# Exercise tasks
(1) Give the names of all the co-chairs listed in the workshop page.
(2) Summarize the workshop page in two sentences.
(3) Extend the ubiquitous computing workshop page past its final sentence.

# Text block
========================================

12-13 June, 2007 - Funchal, Madeira - Portugal
 
 

Workshop Program

 
In conjunction with the 9th International Conference on Enterprise Information Systems (ICEIS 2007)
 

Co-Chairs
Soraya Kouadri Mostéfaoui (primary contact)
Mobile Information Systems Laboratory
University of Applied Sciences of Western Switzerland, Fribourg
Bd. Pérolles 80, CP-32, CH-1700
Phone: (41) 26 429 68 37
Fax: (41) 26 300 97 31

Zakaria Maamar

College of ISs
Zayed University
P.O. Box 19282, Dubai U.A.E
Phone: (971) 4 2082 461
Fax: (971) 4 2640 854

George M. Giaglis
Dep. of Management Science and Technology
Athens University of Economics and Business (AUEB)
Evelpidon 47A & Lefkados 33, Office 907,
GR-11362 Athens, GREECE
Phone: (30) 210 8203682
Fax: (30) 210 8203685

Background and Goals
The development and availability of new computing and communication devices, and the increased connectivity between these devices, thanks to wired and wireless networks, are enabling new opportunities for people to perform their operations anywhere and anytime. Furthermore, due to the high acceptance rate of such devices by the user community, it is expected that these devices will become so pervasive that most users will take them for granted. Generally known as Ubiquitous Computing (UC), the vision of UC is to push computational services out of conventional desktop interfaces into environments characterized by transparent forms of interactivity.

========================================

# Supplied data

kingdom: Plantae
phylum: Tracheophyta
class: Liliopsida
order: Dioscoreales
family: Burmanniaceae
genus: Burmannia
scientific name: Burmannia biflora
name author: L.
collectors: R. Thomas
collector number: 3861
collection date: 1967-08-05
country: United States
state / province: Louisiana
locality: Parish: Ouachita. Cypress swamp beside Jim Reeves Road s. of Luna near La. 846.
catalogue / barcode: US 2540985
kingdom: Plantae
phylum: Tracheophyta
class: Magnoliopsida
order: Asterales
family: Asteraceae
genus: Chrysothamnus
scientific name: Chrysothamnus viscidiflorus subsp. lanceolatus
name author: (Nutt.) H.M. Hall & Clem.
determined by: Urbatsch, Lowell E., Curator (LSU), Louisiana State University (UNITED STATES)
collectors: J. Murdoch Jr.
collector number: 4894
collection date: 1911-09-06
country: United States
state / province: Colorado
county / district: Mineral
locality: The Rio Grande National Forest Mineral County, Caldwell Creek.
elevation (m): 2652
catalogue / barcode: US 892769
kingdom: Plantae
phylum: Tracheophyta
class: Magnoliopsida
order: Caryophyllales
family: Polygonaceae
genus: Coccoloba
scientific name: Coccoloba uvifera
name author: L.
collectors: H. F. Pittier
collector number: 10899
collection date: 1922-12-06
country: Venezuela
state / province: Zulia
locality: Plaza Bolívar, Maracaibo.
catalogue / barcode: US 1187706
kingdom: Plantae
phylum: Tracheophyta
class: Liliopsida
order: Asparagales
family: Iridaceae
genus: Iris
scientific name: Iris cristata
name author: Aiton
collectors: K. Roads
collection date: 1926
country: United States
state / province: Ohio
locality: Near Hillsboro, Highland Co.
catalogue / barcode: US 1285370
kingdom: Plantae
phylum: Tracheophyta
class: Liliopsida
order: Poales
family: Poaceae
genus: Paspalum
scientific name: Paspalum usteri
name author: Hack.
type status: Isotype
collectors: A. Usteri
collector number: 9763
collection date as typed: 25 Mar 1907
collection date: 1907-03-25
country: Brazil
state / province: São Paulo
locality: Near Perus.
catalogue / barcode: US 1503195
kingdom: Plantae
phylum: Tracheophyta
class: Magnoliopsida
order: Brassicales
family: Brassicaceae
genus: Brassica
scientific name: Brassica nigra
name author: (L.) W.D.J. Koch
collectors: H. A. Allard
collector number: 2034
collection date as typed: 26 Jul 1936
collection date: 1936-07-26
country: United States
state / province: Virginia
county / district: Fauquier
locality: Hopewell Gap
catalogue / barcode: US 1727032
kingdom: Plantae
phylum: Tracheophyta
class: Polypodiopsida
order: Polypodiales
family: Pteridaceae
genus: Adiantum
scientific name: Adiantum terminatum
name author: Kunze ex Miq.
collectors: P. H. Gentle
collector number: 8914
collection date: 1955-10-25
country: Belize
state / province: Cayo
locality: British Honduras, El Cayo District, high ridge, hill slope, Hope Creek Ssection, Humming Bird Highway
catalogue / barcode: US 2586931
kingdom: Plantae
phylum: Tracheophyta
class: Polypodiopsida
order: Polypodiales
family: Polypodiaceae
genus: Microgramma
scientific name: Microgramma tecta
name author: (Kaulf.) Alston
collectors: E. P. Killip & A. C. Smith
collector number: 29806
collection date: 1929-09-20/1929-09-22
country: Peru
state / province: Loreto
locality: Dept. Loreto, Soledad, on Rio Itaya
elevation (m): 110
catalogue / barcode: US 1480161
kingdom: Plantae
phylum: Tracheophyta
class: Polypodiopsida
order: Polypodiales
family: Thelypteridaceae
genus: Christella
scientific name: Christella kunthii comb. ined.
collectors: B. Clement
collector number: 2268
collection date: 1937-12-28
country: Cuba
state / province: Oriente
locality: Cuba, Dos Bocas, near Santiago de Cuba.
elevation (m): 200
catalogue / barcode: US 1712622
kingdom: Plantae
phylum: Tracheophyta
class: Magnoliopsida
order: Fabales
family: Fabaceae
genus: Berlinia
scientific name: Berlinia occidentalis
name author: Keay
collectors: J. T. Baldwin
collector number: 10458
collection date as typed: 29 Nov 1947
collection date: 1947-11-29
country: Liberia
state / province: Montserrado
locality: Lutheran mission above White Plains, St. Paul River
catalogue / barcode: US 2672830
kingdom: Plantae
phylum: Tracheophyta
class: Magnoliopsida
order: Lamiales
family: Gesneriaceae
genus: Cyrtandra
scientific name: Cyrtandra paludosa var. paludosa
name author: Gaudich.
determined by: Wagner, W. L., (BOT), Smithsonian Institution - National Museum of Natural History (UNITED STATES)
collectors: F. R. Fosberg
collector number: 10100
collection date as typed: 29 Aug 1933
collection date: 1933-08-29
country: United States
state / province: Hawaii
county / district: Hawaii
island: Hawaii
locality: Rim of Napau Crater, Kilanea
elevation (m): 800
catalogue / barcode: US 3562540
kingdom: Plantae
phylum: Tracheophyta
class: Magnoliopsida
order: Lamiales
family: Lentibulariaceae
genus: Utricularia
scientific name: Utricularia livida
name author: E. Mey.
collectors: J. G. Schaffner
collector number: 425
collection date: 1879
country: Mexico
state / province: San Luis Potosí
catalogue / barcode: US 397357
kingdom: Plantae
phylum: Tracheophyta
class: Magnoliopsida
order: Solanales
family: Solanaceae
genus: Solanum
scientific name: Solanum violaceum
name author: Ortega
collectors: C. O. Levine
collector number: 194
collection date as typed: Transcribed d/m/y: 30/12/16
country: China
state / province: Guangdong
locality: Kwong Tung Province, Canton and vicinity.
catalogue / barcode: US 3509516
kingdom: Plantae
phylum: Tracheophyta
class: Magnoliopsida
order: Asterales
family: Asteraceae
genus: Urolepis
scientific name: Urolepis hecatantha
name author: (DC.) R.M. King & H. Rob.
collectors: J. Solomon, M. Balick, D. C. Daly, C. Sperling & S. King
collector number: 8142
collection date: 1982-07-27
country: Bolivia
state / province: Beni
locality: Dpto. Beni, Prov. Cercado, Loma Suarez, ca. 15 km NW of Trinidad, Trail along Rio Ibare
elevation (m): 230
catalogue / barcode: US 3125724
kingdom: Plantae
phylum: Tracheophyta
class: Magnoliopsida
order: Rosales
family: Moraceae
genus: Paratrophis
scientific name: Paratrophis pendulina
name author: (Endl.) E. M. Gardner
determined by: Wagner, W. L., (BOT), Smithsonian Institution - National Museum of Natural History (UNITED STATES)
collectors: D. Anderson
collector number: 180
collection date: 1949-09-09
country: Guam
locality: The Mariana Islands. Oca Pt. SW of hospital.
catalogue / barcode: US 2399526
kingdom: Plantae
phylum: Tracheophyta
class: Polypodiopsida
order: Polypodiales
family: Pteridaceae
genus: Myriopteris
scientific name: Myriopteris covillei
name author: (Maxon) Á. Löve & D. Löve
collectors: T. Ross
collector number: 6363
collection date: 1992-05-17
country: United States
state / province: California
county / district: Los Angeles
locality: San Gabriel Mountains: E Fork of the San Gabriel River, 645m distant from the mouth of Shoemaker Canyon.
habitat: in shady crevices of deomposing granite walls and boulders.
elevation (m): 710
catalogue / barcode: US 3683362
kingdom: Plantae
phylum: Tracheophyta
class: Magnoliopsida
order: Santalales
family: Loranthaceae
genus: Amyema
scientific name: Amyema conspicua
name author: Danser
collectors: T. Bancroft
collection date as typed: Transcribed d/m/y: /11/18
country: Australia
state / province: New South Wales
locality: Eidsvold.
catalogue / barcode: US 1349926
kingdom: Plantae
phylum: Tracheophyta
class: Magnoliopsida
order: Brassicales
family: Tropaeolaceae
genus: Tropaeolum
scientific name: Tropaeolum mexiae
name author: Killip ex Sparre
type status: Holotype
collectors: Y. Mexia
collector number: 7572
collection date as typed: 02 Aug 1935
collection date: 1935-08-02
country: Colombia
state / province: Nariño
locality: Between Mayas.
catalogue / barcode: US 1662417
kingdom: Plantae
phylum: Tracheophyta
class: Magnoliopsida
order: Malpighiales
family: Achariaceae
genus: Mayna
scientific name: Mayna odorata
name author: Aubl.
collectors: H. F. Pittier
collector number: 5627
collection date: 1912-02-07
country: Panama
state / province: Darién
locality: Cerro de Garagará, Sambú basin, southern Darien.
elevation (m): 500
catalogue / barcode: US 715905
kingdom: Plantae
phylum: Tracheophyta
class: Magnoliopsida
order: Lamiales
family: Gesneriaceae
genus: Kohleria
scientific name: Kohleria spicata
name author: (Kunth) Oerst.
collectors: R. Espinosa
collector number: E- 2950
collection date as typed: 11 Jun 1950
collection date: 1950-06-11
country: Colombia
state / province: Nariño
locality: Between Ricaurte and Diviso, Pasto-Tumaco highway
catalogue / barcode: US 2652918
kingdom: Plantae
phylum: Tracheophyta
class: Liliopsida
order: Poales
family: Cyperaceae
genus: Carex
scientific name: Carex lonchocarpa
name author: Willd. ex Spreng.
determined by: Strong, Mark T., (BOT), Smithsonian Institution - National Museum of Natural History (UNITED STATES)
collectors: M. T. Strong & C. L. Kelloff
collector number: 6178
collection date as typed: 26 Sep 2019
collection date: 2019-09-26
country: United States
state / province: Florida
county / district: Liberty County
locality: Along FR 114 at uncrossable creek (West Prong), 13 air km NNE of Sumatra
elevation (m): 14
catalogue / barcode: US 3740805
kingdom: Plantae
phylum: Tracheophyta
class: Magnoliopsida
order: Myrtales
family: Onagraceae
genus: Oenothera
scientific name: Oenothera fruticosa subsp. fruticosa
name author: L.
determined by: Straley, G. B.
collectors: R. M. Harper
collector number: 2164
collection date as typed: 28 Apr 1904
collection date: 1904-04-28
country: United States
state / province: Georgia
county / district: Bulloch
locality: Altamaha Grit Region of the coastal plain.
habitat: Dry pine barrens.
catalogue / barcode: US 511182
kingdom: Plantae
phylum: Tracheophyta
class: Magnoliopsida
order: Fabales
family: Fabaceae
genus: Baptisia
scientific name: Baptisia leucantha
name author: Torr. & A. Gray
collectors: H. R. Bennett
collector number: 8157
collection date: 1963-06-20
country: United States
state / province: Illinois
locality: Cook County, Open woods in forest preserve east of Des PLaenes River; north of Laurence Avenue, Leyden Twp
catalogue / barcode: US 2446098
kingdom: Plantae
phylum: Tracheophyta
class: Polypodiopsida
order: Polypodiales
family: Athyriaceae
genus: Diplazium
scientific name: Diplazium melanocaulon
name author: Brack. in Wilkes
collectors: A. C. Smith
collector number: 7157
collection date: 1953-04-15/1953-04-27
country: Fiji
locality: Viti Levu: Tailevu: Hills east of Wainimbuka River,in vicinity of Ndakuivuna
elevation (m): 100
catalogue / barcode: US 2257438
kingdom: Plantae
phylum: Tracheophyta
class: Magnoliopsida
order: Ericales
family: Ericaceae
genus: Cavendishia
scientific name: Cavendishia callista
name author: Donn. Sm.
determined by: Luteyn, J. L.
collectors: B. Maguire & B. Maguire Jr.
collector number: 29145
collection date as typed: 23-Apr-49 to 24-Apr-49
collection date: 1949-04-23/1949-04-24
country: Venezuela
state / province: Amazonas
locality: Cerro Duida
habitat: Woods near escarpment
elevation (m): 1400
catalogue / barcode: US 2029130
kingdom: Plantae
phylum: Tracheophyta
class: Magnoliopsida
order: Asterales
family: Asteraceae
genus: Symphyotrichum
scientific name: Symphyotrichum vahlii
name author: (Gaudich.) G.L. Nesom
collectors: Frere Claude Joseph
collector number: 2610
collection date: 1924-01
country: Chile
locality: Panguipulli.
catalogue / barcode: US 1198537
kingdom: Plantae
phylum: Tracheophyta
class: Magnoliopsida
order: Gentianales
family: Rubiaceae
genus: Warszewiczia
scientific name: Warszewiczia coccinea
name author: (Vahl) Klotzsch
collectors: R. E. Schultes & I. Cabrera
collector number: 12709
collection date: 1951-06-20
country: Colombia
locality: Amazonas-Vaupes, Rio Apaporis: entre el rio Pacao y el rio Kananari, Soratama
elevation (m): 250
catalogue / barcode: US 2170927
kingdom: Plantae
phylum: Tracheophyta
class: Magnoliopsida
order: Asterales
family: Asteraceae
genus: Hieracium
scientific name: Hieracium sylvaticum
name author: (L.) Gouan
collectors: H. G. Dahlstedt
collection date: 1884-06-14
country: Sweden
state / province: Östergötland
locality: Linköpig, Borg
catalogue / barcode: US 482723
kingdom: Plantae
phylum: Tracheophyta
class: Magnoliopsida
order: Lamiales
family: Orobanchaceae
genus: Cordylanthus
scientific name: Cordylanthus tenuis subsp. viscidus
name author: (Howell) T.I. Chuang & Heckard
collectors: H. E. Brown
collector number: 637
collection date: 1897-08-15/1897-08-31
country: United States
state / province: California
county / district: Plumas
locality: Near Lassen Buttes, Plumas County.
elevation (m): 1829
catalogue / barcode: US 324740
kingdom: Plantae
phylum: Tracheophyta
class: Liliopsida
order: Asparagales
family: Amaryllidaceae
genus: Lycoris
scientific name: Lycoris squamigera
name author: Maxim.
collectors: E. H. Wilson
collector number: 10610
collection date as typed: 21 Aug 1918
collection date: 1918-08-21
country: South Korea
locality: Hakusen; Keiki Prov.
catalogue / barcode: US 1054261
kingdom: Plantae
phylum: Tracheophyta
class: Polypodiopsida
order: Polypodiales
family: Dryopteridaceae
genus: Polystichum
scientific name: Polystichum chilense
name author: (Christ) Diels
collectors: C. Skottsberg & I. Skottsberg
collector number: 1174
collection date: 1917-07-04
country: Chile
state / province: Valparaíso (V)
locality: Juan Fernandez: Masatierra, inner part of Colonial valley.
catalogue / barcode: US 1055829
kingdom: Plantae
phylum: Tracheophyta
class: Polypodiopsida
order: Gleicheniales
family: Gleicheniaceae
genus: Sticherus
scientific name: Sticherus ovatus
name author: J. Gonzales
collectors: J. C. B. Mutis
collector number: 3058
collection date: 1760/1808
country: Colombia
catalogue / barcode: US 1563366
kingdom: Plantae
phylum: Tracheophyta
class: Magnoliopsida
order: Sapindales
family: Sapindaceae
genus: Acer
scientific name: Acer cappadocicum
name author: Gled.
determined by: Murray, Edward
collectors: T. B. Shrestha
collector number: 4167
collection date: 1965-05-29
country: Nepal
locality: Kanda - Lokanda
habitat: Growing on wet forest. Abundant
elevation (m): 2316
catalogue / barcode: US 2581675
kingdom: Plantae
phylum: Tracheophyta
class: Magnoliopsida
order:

========================================

# Task-by-task answers
(1) Soraya Kouadri Mostéfaoui, Zakaria Maamar, George M. Giaglis

(2) The workshop takes place 12-13 June 2007 in Funchal, Madeira, Portugal, in conjunction with the 9th International Conference on Enterprise Information Systems (ICEIS 2007), and has three co-chairs: Soraya Kouadri Mostéfaoui, Zakaria Maamar and George M. Giaglis. Its background says that new, increasingly connected computing and communication devices let people perform their operations anywhere and anytime, and that the vision of Ubiquitous Computing is to move computational services out of desktop interfaces into environments with transparent forms of interactivity.

(3)
Despite the growing interest in UC, there is still some progress to be made before UC shifts from the research mode to the commercial and intensive use modes. The support technologies, however, are improving at an impressive pace. Most of the research and development activities are currently aimed at improving the devices themselves and the technologies these devices will use to communicate. At present, the main use of mobile devices is still voice-oriented, but several indicators show that this is changing. 3G networks (e.g., GPRS, UMTS) and recent development of communication and presentation protocols (e.g., XML, WAP) are being combined to give users a high-quality experience of data-centric services.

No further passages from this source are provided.